Click to See Complete Forum and Search --> : how to interact (user-space programme / kernel module)


srinis
06-09-2004, 02:51 PM
Hi,
What are tha ways/means by which a user-space programme can interact
with a kernel module.

Are there other means other then writing it to
1. a device file something like /dev/myfile and mknod it with a major/minor number.

can the /proc also be used to write information?
How do we debug kernel modules using some debugger like GDB or any other (please suggest) ?

Thanking anyone offering anyhelp in any of these.
Satish
Student

kevinalm
06-09-2004, 11:05 PM
Since you haven't had a reply yet, I'll take a shot.

Mostly /proc is for reading out status info, but iirc there is some ability to alter kernel and/or module behaviour on the fly by writing to certain files in /proc, at least in 2.6.x kernels. I'm going by memory here so I might be wrong, but I'm fairly certain I read something about that in either the menuconfig "help" or in one of the files in the kernel source /Documentation directory (probably 2.6.6 kernel). I also seem to recall something about "userspace" modules. Something fairly recent in the 2.6's but I really don't know anything about that.

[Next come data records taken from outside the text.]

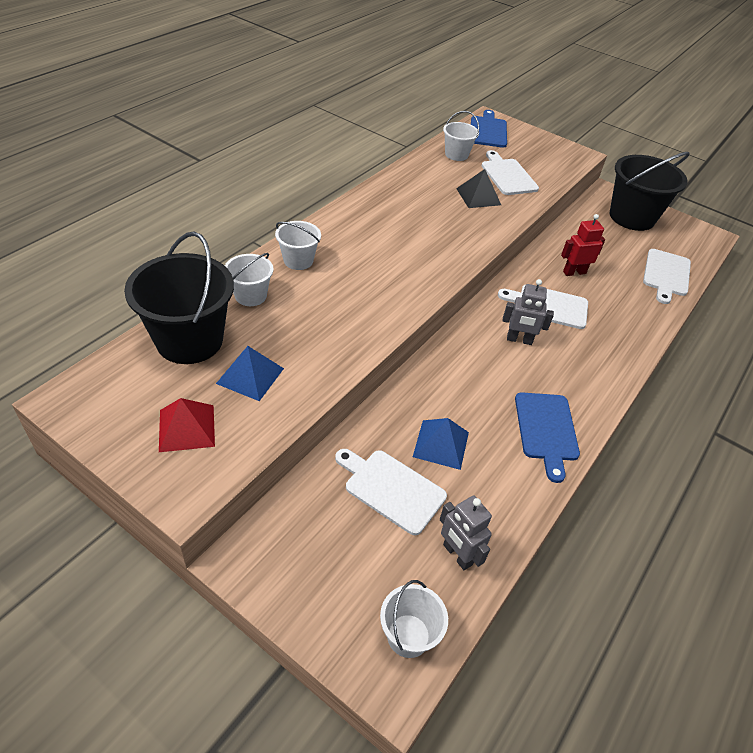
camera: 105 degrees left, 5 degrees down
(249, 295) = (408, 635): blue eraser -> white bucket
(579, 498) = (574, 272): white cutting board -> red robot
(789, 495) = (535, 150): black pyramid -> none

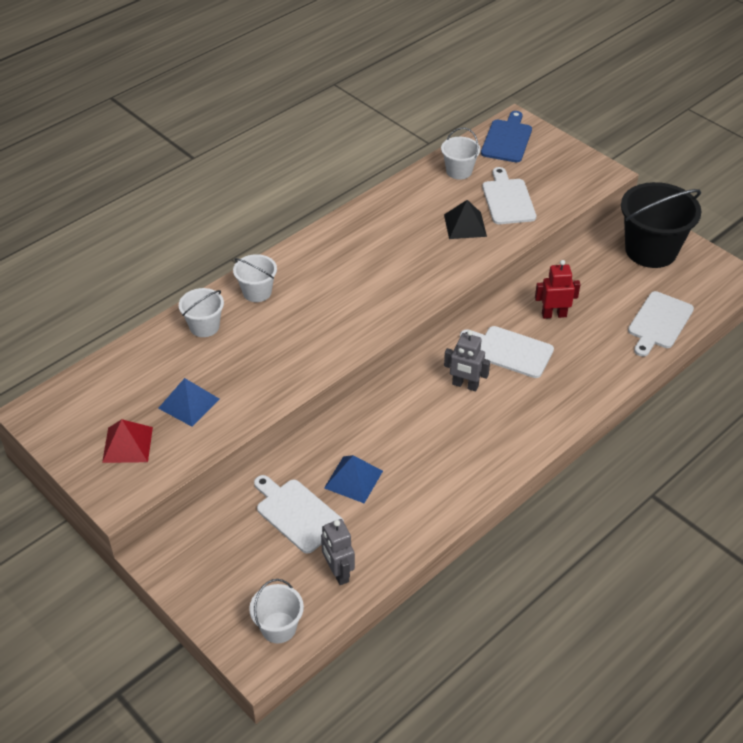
camera: 15 degrees right, 0 degrees up
(189, 340) = (142, 367): black bucket -> none
(546, 430) = (458, 475): blue cutting board -> none

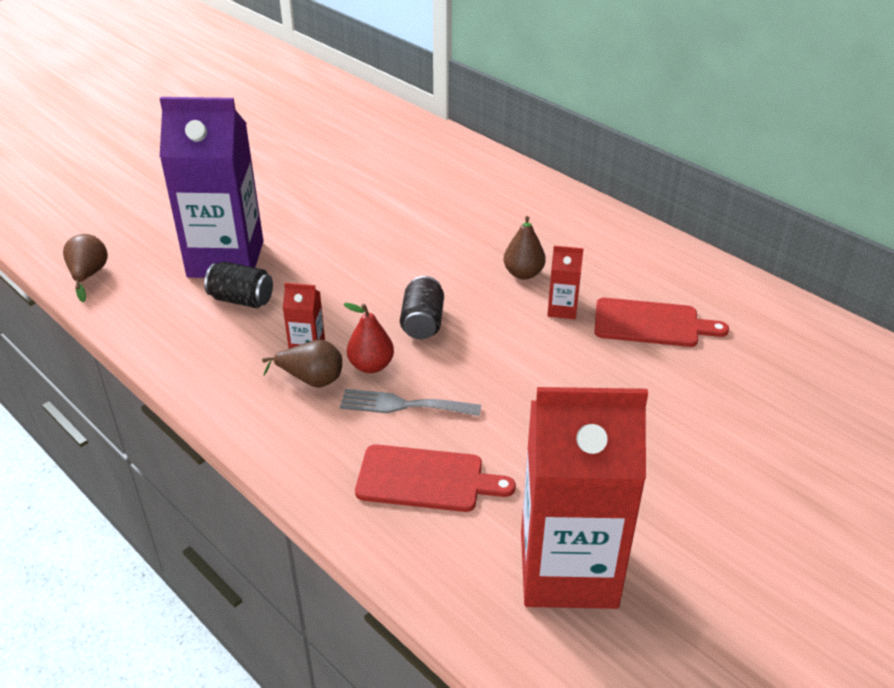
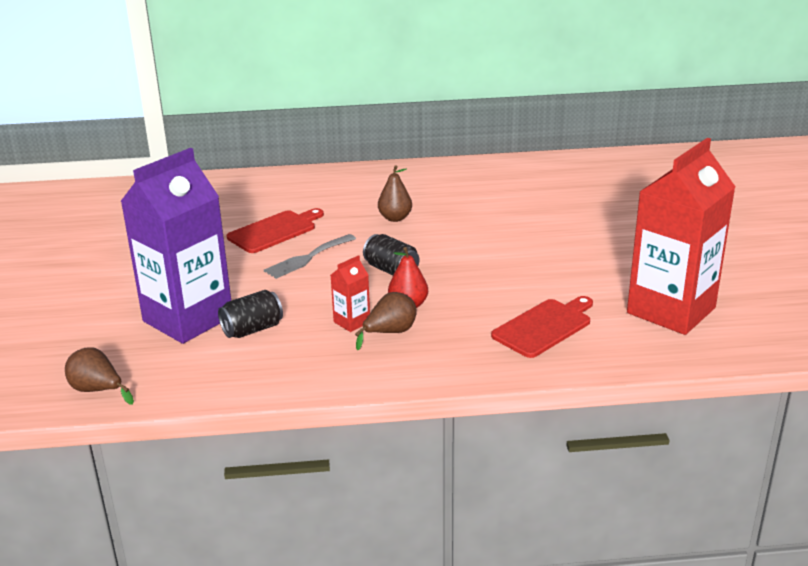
camera: 50 degrees left, 10 degrees down
(403, 405) = (464, 308): grey fork -> grey fork (307, 258)
(562, 309) = (449, 221): red carton -> none
(651, 323) = (503, 201): red cutting board -> red cutting board (274, 231)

Also going by memory (and my memory has been known to be iffy ;)) I don't think you can use gdb. Something about miscalculing offsets. You can recompile the kernel with it's own integral debugging turned on.

bwkaz
06-10-2004, 10:19 PM
I know you can write to files inside /proc/sys. It's sysctl support, or something like that. I don't think you can write to normal /proc files, but I could be wrong.

As for debugging, I think UML (user-mode Linux; it runs as a process inside your current Linux, so you only screw up one process which you can kill from the host, not the whole machine) could be an option. I don't know if you can run UML under gdb, but maybe.

kevinalm
06-11-2004, 12:50 AM
Originally posted by bwkaz

As for debugging, I think UML (user-mode Linux; it runs as a process inside your current Linux, so you only screw up one process which you can kill from the host, not the whole machine) could be an option. I don't know if you can run UML under gdb, but maybe.

Might be worth a try. But I'm pretty sure the problem with debugging the kernel with gdb was a limitation in gdb. I remember reading the phrase "gdb incorrectly ignors offsets in kernel code" or words to that effect. UMI might work around that if it is an emu or something along those lines.